WHAT THE TASK ASKS ::
Every line below that holds the string "Sandhya" must be copied.

PROVIDED RECORDS ::

===============

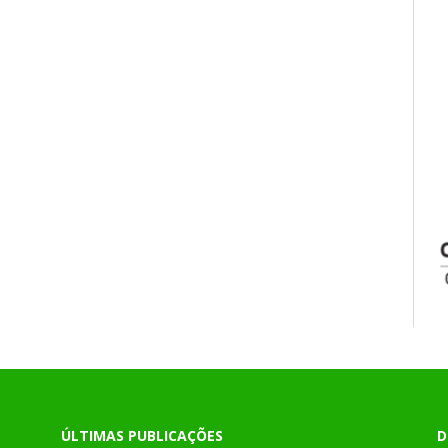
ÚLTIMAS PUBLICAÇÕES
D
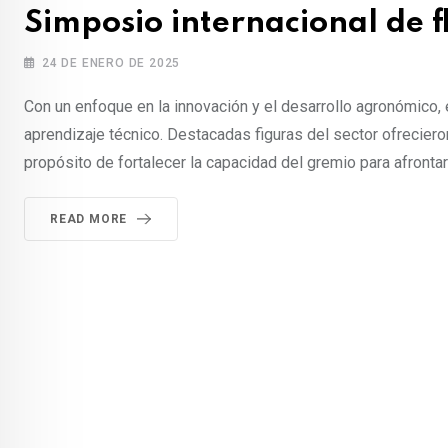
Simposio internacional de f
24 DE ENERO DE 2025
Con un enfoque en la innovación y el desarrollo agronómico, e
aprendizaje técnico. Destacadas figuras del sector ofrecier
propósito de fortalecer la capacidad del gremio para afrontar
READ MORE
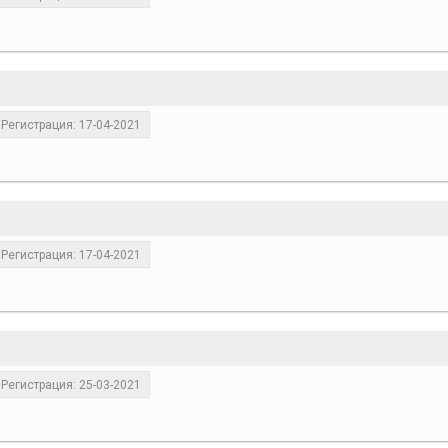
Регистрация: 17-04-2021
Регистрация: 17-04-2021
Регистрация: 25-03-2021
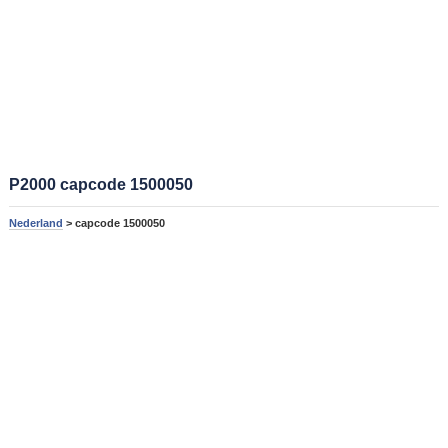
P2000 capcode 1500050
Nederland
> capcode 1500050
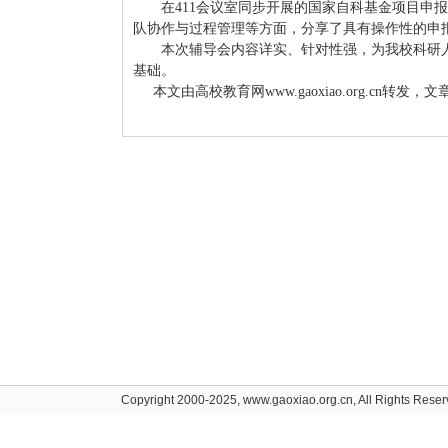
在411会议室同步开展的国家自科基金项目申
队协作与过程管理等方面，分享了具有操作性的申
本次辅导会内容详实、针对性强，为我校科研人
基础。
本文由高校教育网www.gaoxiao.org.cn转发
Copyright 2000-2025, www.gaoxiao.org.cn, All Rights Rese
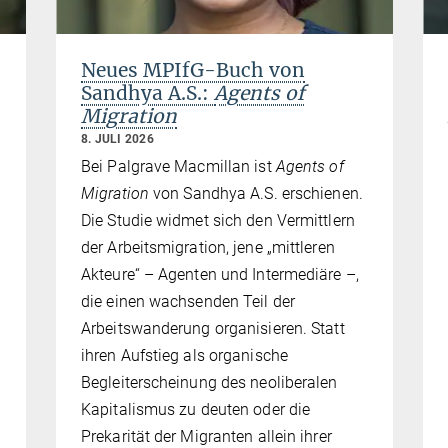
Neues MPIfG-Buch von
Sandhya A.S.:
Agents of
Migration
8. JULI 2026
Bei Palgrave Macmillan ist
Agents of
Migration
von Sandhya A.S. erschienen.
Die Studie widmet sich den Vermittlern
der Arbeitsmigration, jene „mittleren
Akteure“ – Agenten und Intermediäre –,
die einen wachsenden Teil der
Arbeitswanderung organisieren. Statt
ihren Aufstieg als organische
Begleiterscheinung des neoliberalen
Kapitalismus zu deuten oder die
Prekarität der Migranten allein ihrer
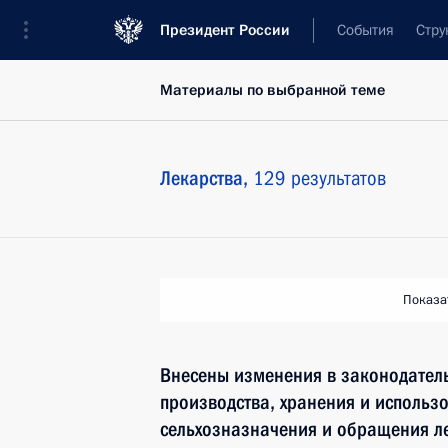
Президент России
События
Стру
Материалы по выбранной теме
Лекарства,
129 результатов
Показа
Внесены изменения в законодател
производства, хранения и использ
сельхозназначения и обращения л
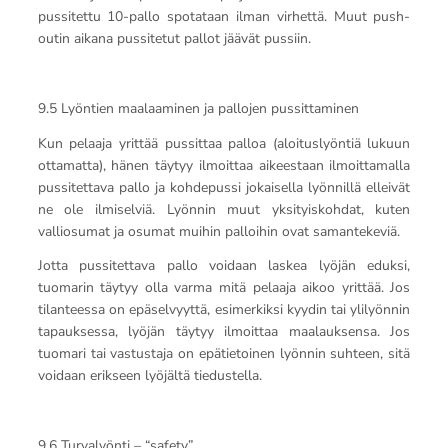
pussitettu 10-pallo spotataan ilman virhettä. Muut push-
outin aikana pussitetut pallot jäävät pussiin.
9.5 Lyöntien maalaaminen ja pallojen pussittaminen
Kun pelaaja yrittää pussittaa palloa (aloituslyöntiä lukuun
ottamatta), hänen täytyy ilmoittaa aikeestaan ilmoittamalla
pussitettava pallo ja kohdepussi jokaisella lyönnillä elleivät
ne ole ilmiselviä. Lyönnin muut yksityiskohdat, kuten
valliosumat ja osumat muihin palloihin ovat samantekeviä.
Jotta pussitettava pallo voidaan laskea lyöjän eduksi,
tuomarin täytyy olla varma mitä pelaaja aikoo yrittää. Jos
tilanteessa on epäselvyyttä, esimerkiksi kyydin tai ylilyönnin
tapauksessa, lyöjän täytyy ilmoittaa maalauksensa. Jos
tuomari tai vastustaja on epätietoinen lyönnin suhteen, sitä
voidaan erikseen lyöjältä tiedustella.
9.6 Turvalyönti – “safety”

===============

RESPONSE FOR THIS EXERCISE ::
Sandhya A.S.:
von Sandhya A.S. erschienen.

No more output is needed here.